[EXTRACTED MATERIAL — start]

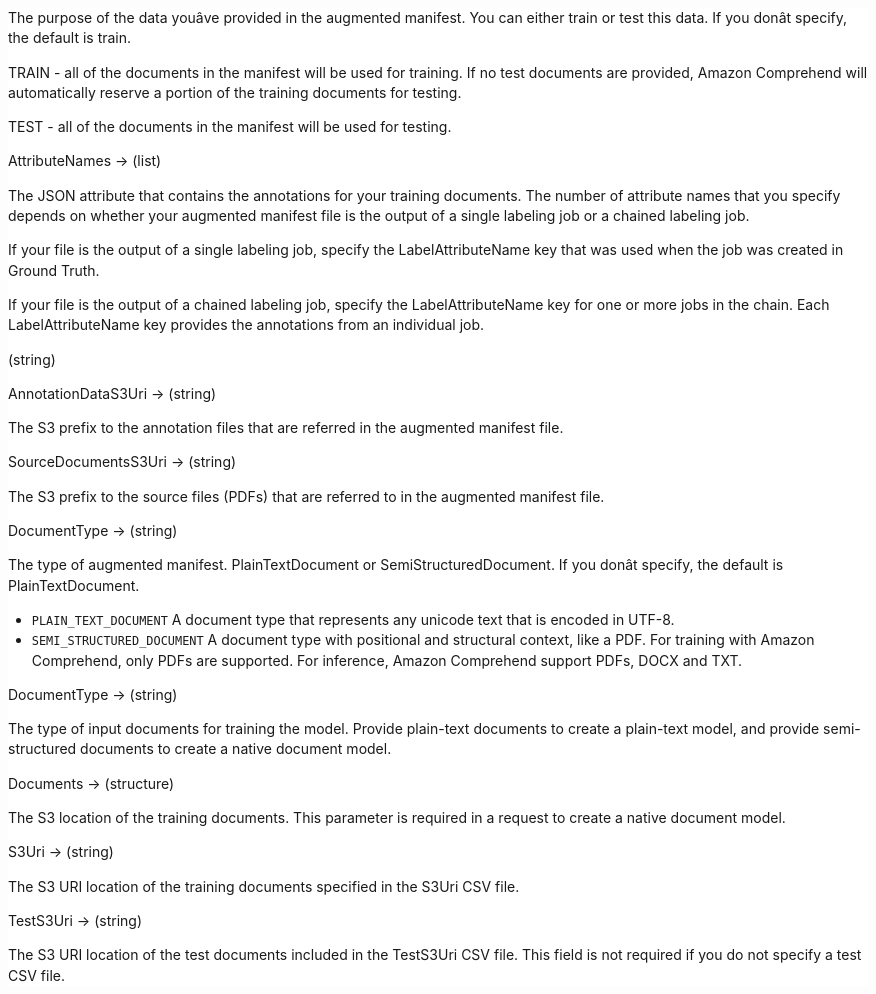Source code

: The purpose of the data youâve provided in the augmented manifest. You can either train or test this data. If you donât specify, the default is train.

TRAIN - all of the documents in the manifest will be used for training. If no test documents are provided, Amazon Comprehend will automatically reserve a portion of the training documents for testing.

TEST - all of the documents in the manifest will be used for testing.

AttributeNames -> (list)

The JSON attribute that contains the annotations for your training documents. The number of attribute names that you specify depends on whether your augmented manifest file is the output of a single labeling job or a chained labeling job.

If your file is the output of a single labeling job, specify the LabelAttributeName key that was used when the job was created in Ground Truth.

If your file is the output of a chained labeling job, specify the LabelAttributeName key for one or more jobs in the chain. Each LabelAttributeName key provides the annotations from an individual job.

(string)

AnnotationDataS3Uri -> (string)

The S3 prefix to the annotation files that are referred in the augmented manifest file.

SourceDocumentsS3Uri -> (string)

The S3 prefix to the source files (PDFs) that are referred to in the augmented manifest file.

DocumentType -> (string)

The type of augmented manifest. PlainTextDocument or SemiStructuredDocument. If you donât specify, the default is PlainTextDocument.

- `PLAIN_TEXT_DOCUMENT` A document type that represents any unicode text that is encoded in UTF-8.
- `SEMI_STRUCTURED_DOCUMENT` A document type with positional and structural context, like a PDF. For training with Amazon Comprehend, only PDFs are supported. For inference, Amazon Comprehend support PDFs, DOCX and TXT.

DocumentType -> (string)

The type of input documents for training the model. Provide plain-text documents to create a plain-text model, and provide semi-structured documents to create a native document model.

Documents -> (structure)

The S3 location of the training documents. This parameter is required in a request to create a native document model.

S3Uri -> (string)

The S3 URI location of the training documents specified in the S3Uri CSV file.

TestS3Uri -> (string)

The S3 URI location of the test documents included in the TestS3Uri CSV file. This field is not required if you do not specify a test CSV file.
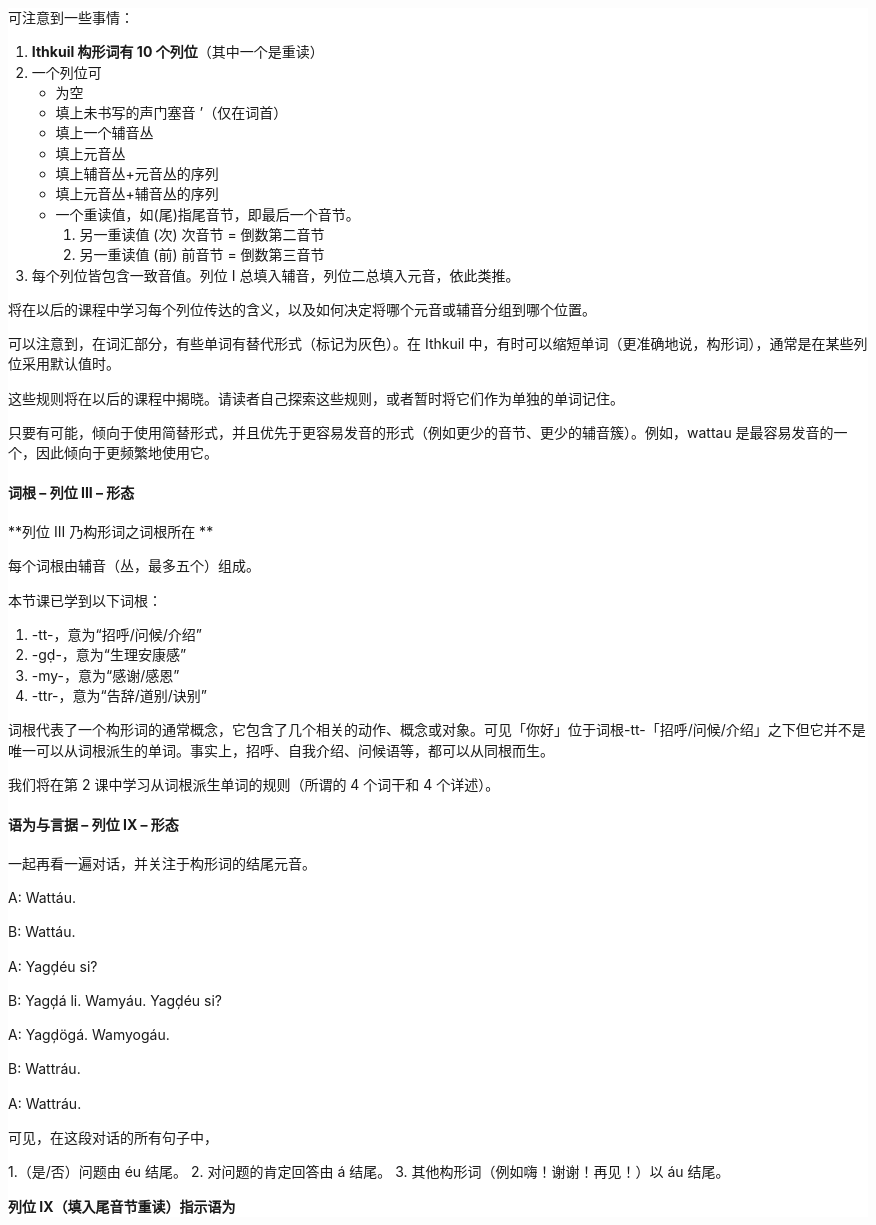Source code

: 可注意到一些事情：

1. **Ithkuil 构形词有 10 个列位**（其中一个是重读）
2. 一个列位可
    * 为空
    * 填上未书写的声门塞音 ʼ（仅在词首）
    * 填上一个辅音丛
    * 填上元音丛
    * 填上辅音丛+元音丛的序列
    * 填上元音丛+辅音丛的序列
    * 一个重读值，如(尾)指尾音节，即最后一个音节。
        1. 另一重读值 (次) 次音节 = 倒数第二音节
        2. 另一重读值 (前) 前音节 = 倒数第三音节
3. 每个列位皆包含一致音值。列位 I 总填入辅音，列位二总填入元音，依此类推。

将在以后的课程中学习每个列位传达的含义，以及如何决定将哪个元音或辅音分组到哪个位置。

可以注意到，在词汇部分，有些单词有替代形式（标记为灰色）。在 Ithkuil 中，有时可以缩短单词（更准确地说，构形词），通常是在某些列位采用默认值时。

这些规则将在以后的课程中揭晓。请读者自己探索这些规则，或者暂时将它们作为单独的单词记住。

只要有可能，倾向于使用简替形式，并且优先于更容易发音的形式（例如更少的音节、更少的辅音簇）。例如，wattau 是最容易发音的一个，因此倾向于更频繁地使用它。

#### 词根 – 列位 III – 形态

**列位 III 乃构形词之词根所在 **

每个词根由辅音（丛，最多五个）组成。

本节课已学到以下词根：

1. -tt-，意为“招呼/问候/介绍”
2. -gḍ-，意为“生理安康感”
3. -my-，意为“感谢/感恩”
4. -ttr-，意为“告辞/道别/诀别”

词根代表了一个构形词的通常概念，它包含了几个相关的动作、概念或对象。可见「你好」位于词根-tt-「招呼/问候/介绍」之下但它并不是唯一可以从词根派生的单词。事实上，招呼、自我介绍、问候语等，都可以从同根而生。

我们将在第 2 课中学习从词根派生单词的规则（所谓的 4 个词干和 4 个详述）。

#### 语为与言据 – 列位 IX – 形态

一起再看一遍对话，并关注于构形词的结尾元音。

A:  Wattáu.

B:  Wattáu.

A:  Yagḑéu si?

B:  Yagḑá li. Wamyáu. Yagḑéu si?

A:  Yagḑögá. Wamyogáu.

B:  Wattráu.

A:  Wattráu.

可见，在这段对话的所有句子中，

1.（是/否）问题由 éu 结尾。
2. 对问题的肯定回答由 á 结尾。
3. 其他构形词（例如嗨！谢谢！再见！）以 áu 结尾。

**列位 IX（填入尾音节重读）指示语为**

[EXTRACTED MATERIAL — finish]

TASK BRIEF: Reproduce every line of text in all of the records above verbatim, omitting the pictures from your answer.

SOLUTION TO THIS PROBLEM:
Source code

: The purpose of the data youâve provided in the augmented manifest. You can either train or test this data. If you donât specify, the default is train.

TRAIN - all of the documents in the manifest will be used for training. If no test documents are provided, Amazon Comprehend will automatically reserve a portion of the training documents for testing.

TEST - all of the documents in the manifest will be used for testing.

AttributeNames -> (list)

The JSON attribute that contains the annotations for your training documents. The number of attribute names that you specify depends on whether your augmented manifest file is the output of a single labeling job or a chained labeling job.

If your file is the output of a single labeling job, specify the LabelAttributeName key that was used when the job was created in Ground Truth.

If your file is the output of a chained labeling job, specify the LabelAttributeName key for one or more jobs in the chain. Each LabelAttributeName key provides the annotations from an individual job.

(string)

AnnotationDataS3Uri -> (string)

The S3 prefix to the annotation files that are referred in the augmented manifest file.

SourceDocumentsS3Uri -> (string)

The S3 prefix to the source files (PDFs) that are referred to in the augmented manifest file.

DocumentType -> (string)

The type of augmented manifest. PlainTextDocument or SemiStructuredDocument. If you donât specify, the default is PlainTextDocument.

- `PLAIN_TEXT_DOCUMENT` A document type that represents any unicode text that is encoded in UTF-8.
- `SEMI_STRUCTURED_DOCUMENT` A document type with positional and structural context, like a PDF. For training with Amazon Comprehend, only PDFs are supported. For inference, Amazon Comprehend support PDFs, DOCX and TXT.

DocumentType -> (string)

The type of input documents for training the model. Provide plain-text documents to create a plain-text model, and provide semi-structured documents to create a native document model.

Documents -> (structure)

The S3 location of the training documents. This parameter is required in a request to create a native document model.

S3Uri -> (string)

The S3 URI location of the training documents specified in the S3Uri CSV file.

TestS3Uri -> (string)

The S3 URI location of the test documents included in the TestS3Uri CSV file. This field is not required if you do not specify a test CSV file.
Source code

: 可注意到一些事情：

1. **Ithkuil 构形词有 10 个列位**（其中一个是重读）
2. 一个列位可
    * 为空
    * 填上未书写的声门塞音 ʼ（仅在词首）
    * 填上一个辅音丛
    * 填上元音丛
    * 填上辅音丛+元音丛的序列
    * 填上元音丛+辅音丛的序列
    * 一个重读值，如(尾)指尾音节，即最后一个音节。
        1. 另一重读值 (次) 次音节 = 倒数第二音节
        2. 另一重读值 (前) 前音节 = 倒数第三音节
3. 每个列位皆包含一致音值。列位 I 总填入辅音，列位二总填入元音，依此类推。

将在以后的课程中学习每个列位传达的含义，以及如何决定将哪个元音或辅音分组到哪个位置。

可以注意到，在词汇部分，有些单词有替代形式（标记为灰色）。在 Ithkuil 中，有时可以缩短单词（更准确地说，构形词），通常是在某些列位采用默认值时。

这些规则将在以后的课程中揭晓。请读者自己探索这些规则，或者暂时将它们作为单独的单词记住。

只要有可能，倾向于使用简替形式，并且优先于更容易发音的形式（例如更少的音节、更少的辅音簇）。例如，wattau 是最容易发音的一个，因此倾向于更频繁地使用它。

#### 词根 – 列位 III – 形态

**列位 III 乃构形词之词根所在 **

每个词根由辅音（丛，最多五个）组成。

本节课已学到以下词根：

1. -tt-，意为“招呼/问候/介绍”
2. -gḍ-，意为“生理安康感”
3. -my-，意为“感谢/感恩”
4. -ttr-，意为“告辞/道别/诀别”

词根代表了一个构形词的通常概念，它包含了几个相关的动作、概念或对象。可见「你好」位于词根-tt-「招呼/问候/介绍」之下但它并不是唯一可以从词根派生的单词。事实上，招呼、自我介绍、问候语等，都可以从同根而生。

我们将在第 2 课中学习从词根派生单词的规则（所谓的 4 个词干和 4 个详述）。

#### 语为与言据 – 列位 IX – 形态

一起再看一遍对话，并关注于构形词的结尾元音。

A:  Wattáu.

B:  Wattáu.

A:  Yagḑéu si?

B:  Yagḑá li. Wamyáu. Yagḑéu si?

A:  Yagḑögá. Wamyogáu.

B:  Wattráu.

A:  Wattráu.

可见，在这段对话的所有句子中，

1.（是/否）问题由 éu 结尾。
2. 对问题的肯定回答由 á 结尾。
3. 其他构形词（例如嗨！谢谢！再见！）以 áu 结尾。

**列位 IX（填入尾音节重读）指示语为**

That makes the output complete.